Spanish opera singer, composer, impresario and singing teacher. He was baptized Manuel del Pópulo Vicente Rodríguez in the church of S María Magdalena on 23 January 1775, the son of a shoemaker, Gerónimo Rodríguez Torrentera (1743-1817), and Mariana Aguilar (1747-1821). The name ‘del Pópulo’ comes from the Augustinian convent (S María del Pópulo) near the family’s home. García seems to have lived a stable family life with his parents, maternal grandmother and sisters Maria and Rita until he was at least 14, when his name disappears from the parish censuses of S María Magdalena. After musical studies in Seville with Antonio Ripa and Juan Almarcha, García made his début in Cádiz, where he married the singer Manuela Morales in 1797. The next year the couple joined Francisco Ramos’s company in Madrid. García’s début with the company, in a tonadilla, took place on 16 May 1798 in the Teatro de los Caños del Peral. The premières of his own tonadillas, El majo y la maja and La declaración, followed in December 1798 and July 1799. After a fight with the military guard at the Teatro del Príncipe, for which he was briefly imprisoned early in October 1799, García left Madrid. In 1800-01 he was in Málaga, where he achieved considerable success as a composer and singer. García returned to Madrid as first tenor and sang the role of the Count in the Madrid première of Mozart’s Le nozze di Figaroon 20 May 1802. From this time until 1807 he dedicated himself to a rigorous schedule of singing, directing and composing. In 1808, he went to Paris, with previous experience as a tenor at Madrid and Cadiz. By that year, when he appeared in the opera Griselda in Paris, he was already a composer of light operas. He lived in Naples, Italy, performing in Gioachino Rossini's operas.

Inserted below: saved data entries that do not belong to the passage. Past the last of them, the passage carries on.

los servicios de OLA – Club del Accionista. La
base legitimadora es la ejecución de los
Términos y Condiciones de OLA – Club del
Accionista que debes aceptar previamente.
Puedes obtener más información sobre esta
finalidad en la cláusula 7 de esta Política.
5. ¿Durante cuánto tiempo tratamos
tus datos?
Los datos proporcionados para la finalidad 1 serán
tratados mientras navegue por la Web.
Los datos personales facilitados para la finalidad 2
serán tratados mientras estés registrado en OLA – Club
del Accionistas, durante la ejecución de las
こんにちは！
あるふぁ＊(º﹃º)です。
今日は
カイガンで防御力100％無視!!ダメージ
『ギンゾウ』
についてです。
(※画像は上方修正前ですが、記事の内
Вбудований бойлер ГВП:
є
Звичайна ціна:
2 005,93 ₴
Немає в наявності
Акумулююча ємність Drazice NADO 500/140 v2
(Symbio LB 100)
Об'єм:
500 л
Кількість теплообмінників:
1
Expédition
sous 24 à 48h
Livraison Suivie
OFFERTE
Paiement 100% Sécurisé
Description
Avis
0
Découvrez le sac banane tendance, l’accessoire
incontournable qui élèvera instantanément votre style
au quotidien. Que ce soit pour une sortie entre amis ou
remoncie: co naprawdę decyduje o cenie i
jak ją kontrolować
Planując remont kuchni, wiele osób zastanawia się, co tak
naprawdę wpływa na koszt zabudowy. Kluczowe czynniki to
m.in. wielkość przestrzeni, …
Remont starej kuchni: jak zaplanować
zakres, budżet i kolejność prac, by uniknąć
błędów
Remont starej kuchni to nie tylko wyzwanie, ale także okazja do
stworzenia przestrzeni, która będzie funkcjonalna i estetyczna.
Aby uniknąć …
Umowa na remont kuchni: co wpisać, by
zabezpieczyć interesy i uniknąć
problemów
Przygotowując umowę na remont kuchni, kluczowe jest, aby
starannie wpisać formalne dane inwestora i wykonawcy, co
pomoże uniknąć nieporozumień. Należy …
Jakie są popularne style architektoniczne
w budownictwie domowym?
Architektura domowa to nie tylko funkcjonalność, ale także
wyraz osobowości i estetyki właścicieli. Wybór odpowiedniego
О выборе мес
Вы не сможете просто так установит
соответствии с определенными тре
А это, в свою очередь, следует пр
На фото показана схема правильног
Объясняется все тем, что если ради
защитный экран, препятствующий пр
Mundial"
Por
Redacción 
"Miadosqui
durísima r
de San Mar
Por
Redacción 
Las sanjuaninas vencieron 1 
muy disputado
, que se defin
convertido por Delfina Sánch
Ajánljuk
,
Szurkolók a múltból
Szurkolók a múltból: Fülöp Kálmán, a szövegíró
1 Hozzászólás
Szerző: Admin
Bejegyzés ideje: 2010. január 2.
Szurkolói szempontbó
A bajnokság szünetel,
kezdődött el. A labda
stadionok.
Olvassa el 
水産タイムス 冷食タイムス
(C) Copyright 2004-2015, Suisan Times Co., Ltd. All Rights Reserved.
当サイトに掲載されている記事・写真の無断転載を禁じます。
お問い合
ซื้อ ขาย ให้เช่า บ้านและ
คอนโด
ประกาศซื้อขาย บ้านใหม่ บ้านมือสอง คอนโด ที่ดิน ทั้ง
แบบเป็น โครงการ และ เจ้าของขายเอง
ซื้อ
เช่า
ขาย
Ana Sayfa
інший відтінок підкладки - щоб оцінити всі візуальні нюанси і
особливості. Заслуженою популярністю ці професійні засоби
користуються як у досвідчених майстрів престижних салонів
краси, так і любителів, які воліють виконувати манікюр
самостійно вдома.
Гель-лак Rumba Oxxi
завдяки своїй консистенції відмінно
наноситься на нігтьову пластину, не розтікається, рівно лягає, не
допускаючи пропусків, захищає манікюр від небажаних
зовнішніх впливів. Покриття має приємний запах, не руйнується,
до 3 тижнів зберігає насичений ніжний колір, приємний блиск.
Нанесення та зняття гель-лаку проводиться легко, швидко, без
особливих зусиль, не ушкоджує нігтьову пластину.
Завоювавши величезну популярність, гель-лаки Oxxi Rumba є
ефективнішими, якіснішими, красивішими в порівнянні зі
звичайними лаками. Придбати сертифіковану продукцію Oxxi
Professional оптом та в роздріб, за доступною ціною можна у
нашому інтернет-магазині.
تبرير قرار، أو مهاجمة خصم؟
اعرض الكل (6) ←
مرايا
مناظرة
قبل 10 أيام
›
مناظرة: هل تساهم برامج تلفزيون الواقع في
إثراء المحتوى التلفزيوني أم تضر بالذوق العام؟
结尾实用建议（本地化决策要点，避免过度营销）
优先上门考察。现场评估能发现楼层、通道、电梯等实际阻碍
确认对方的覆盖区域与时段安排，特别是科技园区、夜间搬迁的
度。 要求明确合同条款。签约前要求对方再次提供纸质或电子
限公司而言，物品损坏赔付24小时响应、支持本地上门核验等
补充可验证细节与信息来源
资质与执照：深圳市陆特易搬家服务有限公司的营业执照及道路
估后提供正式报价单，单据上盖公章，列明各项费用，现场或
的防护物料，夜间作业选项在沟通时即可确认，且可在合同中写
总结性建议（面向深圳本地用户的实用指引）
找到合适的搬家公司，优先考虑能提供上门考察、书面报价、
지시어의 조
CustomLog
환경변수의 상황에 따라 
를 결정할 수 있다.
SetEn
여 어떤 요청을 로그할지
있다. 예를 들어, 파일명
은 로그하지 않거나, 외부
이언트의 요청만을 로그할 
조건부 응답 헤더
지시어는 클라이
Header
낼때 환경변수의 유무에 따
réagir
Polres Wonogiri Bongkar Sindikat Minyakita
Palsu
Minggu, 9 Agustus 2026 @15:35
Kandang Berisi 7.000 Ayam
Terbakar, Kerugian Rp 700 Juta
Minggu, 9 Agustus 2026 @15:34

These included the premières of Elisabetta, regina d'Inghilterra, in which he portrayed The Duke of Norfolk and The Barber of Seville, in which he portrayed the role of Count Almaviva. In 1816, he visited Paris and London, England.

Between 1819 and 1823, he lived in Paris, and sang in operas such as The Barber of Seville, Otello, and Don Giovanni. His elder daughter was the celebrated mezzo-soprano Maria Malibran, and his second daughter was Pauline Viardot, a musician of consequence and, as a singer, one of "the most brilliant dramatic stars" of her time. His son, Manuel Patricio Rodríguez García, after being a second-rate baritone, became a world-famous vocal pedagogue, "the leading theoretical writer of Rossini vocal school". In 1825, he and his company, four of eight of them Garcías, were recruited by a New York vintner Dominick Lynch, Jr. (1786–1857), who had been encouraged by Italian opera librettist Lorenzo Da Ponte, then a professor of Italian at Columbia College, to introduce New Yorkers to Italian Opera. They staged the first performances (a total of about 80) of Italian opera in New York. The García family took all the main parts in performances of The Barber of Seville, with García as Almaviva, his second wife Joaquina Sitchez (also called "la Briones") as Berta, Manuel Jr. as Figaro, and Maria as Rosina; Pauline was still very young at this time. Da Ponte particularly insisted on the company billing Don Giovanni, of whose libretto he was the author, and Mozart's opera was given its first American unabridged performance on 23 May 1826 in the presence of its librettist, with García singing the title role, la Briones as Donna Elvira, Maria as Zerlina, and Manuel Jr. as Leporello. They also performed in Mexico, and García recounted in his memoirs that while on the road between Mexico and Vera Cruz, he was robbed of all his money by brigands. García had planned to settle in Mexico, but following to political troubles, in 1829 he had to return to Paris, where he was once again very warmly welcome by the public. His voice, however, was being impaired by age as well as fatigue, and, never ceasing to compose, "he soon dedicated himself to teaching, for which he seems to have been specially gifted". After having his last appearance on stage in August 1831, he died on 10 June the following year and was buried in Père Lachaise Cemetery.